Your instructions: When the word "holes" shows up in a line of the records below, copy that line.

Input records:
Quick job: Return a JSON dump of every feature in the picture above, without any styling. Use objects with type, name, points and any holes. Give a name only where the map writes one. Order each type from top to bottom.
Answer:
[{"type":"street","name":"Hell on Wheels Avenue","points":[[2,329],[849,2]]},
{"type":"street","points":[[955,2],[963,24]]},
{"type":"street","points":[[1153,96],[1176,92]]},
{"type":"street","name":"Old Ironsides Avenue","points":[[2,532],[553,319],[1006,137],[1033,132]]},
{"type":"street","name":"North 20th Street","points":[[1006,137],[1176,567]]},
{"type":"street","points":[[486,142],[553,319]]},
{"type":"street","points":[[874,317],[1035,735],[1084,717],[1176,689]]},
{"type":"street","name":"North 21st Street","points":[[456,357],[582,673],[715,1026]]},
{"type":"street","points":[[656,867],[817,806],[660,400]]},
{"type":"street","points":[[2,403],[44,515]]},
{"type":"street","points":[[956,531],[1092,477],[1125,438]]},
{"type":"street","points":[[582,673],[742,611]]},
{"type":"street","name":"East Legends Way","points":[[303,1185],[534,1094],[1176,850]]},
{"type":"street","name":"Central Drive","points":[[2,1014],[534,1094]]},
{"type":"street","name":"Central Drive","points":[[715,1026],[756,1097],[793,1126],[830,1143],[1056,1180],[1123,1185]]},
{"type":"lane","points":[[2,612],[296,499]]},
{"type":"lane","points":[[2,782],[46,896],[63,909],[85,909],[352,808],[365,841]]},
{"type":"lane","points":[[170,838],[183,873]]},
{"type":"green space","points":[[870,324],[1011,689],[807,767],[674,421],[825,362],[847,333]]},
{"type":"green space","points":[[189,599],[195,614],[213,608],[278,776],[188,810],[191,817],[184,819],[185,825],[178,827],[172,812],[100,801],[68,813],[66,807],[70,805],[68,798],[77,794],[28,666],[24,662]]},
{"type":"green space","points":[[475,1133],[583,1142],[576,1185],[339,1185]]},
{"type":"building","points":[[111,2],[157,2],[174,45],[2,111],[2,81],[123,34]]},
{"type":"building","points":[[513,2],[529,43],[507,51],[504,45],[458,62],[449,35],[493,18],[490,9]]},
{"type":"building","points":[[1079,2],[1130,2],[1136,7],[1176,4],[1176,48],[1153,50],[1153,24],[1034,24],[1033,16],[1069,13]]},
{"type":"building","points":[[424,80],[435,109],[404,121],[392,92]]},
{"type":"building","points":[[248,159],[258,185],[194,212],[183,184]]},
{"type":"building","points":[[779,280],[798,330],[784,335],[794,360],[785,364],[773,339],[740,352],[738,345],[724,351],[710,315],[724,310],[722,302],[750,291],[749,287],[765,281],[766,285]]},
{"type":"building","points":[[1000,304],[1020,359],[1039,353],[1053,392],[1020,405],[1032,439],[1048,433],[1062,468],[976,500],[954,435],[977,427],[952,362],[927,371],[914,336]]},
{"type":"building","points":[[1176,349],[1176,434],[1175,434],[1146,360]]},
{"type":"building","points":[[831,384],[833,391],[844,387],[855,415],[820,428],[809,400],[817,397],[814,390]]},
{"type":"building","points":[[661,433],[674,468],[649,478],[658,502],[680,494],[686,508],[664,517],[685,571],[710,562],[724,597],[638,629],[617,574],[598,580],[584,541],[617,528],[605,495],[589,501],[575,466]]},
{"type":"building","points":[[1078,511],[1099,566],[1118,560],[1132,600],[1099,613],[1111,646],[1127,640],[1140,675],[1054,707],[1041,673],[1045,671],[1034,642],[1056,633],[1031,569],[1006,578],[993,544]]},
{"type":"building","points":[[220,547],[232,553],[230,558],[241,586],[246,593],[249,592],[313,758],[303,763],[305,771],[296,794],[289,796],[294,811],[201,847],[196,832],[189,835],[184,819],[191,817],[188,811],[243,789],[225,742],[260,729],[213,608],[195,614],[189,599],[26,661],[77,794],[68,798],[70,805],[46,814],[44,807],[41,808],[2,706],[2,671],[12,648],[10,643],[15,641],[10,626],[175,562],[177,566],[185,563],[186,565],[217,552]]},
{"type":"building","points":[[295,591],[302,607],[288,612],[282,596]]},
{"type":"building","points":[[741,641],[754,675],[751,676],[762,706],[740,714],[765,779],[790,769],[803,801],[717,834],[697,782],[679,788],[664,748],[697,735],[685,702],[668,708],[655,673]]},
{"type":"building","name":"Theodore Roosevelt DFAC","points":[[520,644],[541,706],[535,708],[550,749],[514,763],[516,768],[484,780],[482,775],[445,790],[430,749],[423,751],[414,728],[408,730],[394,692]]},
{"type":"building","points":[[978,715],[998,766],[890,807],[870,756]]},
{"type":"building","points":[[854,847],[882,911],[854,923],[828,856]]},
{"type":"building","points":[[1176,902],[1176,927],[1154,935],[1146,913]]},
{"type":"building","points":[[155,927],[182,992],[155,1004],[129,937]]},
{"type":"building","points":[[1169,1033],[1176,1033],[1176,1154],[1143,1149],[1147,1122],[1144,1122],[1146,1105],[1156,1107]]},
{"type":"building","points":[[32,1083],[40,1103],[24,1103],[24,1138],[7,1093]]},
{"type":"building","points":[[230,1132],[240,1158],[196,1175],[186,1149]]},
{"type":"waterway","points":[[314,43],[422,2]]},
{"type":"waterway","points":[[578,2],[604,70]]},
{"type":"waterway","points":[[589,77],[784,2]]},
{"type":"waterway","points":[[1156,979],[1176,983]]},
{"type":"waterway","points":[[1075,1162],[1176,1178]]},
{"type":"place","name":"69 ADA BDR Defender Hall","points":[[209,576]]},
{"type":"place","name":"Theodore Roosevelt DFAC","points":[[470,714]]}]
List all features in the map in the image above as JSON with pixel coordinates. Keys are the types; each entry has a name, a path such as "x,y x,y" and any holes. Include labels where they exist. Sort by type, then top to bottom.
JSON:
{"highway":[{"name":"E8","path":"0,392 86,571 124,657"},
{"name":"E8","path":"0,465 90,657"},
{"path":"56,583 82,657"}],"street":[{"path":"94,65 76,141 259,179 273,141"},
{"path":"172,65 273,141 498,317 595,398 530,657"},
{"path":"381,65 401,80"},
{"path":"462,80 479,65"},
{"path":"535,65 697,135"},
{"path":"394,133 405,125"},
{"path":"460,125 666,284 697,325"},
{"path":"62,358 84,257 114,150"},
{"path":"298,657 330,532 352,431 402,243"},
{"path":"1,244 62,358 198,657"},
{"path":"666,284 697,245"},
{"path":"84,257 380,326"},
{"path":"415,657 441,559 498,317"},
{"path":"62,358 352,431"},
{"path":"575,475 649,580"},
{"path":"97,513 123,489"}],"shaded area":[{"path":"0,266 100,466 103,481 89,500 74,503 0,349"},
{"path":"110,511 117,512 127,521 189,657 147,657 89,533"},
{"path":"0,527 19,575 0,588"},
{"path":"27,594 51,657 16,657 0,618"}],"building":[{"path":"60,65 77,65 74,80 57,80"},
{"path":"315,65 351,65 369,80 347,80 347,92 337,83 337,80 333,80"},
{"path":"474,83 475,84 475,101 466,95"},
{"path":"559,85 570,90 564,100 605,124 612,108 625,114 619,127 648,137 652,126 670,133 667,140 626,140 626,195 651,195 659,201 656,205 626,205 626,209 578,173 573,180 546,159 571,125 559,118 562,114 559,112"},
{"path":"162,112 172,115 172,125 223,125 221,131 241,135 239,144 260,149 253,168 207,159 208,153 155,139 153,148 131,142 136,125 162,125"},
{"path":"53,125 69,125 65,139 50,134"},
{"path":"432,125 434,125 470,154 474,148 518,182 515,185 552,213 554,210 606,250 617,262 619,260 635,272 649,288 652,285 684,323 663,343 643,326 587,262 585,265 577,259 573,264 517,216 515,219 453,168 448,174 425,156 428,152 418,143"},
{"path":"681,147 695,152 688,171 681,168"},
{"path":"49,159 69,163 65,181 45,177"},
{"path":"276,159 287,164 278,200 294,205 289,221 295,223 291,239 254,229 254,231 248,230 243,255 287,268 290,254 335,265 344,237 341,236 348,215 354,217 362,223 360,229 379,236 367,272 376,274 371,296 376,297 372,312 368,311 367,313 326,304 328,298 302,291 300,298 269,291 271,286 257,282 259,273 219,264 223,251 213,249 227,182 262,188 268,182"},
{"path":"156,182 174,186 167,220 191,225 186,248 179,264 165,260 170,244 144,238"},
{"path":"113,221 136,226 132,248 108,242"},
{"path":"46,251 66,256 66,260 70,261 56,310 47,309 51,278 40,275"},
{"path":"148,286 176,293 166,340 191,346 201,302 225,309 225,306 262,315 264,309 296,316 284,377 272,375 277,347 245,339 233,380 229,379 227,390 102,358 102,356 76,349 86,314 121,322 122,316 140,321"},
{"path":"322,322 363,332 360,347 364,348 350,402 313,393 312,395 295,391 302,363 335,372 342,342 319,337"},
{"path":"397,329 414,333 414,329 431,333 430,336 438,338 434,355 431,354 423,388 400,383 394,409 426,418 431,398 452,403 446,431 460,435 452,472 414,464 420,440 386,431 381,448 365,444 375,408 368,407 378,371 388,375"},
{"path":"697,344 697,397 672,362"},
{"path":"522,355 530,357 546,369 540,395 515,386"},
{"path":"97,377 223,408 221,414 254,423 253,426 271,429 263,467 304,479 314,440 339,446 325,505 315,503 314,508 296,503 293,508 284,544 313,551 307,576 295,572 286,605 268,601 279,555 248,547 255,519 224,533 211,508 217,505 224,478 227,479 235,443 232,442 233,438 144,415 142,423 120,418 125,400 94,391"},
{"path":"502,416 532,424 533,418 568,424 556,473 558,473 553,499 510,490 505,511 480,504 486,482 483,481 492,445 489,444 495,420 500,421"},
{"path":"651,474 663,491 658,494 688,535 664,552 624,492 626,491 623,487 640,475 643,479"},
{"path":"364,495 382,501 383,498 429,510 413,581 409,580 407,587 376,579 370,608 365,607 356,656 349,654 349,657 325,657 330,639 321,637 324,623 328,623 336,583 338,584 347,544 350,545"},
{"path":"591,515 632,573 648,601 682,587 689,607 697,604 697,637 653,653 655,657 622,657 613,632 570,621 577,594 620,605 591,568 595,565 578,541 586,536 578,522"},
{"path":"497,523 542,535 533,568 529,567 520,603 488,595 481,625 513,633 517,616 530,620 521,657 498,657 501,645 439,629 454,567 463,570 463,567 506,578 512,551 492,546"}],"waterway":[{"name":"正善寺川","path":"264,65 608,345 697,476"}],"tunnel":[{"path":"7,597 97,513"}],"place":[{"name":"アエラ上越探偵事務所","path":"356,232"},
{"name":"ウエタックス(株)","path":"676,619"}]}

Completed task:
Quick job: Return a JSON dump of every feature in the picture above, without any styling. Use objects with type, name, points and any holes. Give a name only where the map writes one. Order each type from top to bottom.
List all features in the map in the image above as JSON with pixel coordinates. Keys are the types; each entry has a name, a path such as "x,y x,y" and any holes. Include labels where they exist. Sort by type, then top to bottom.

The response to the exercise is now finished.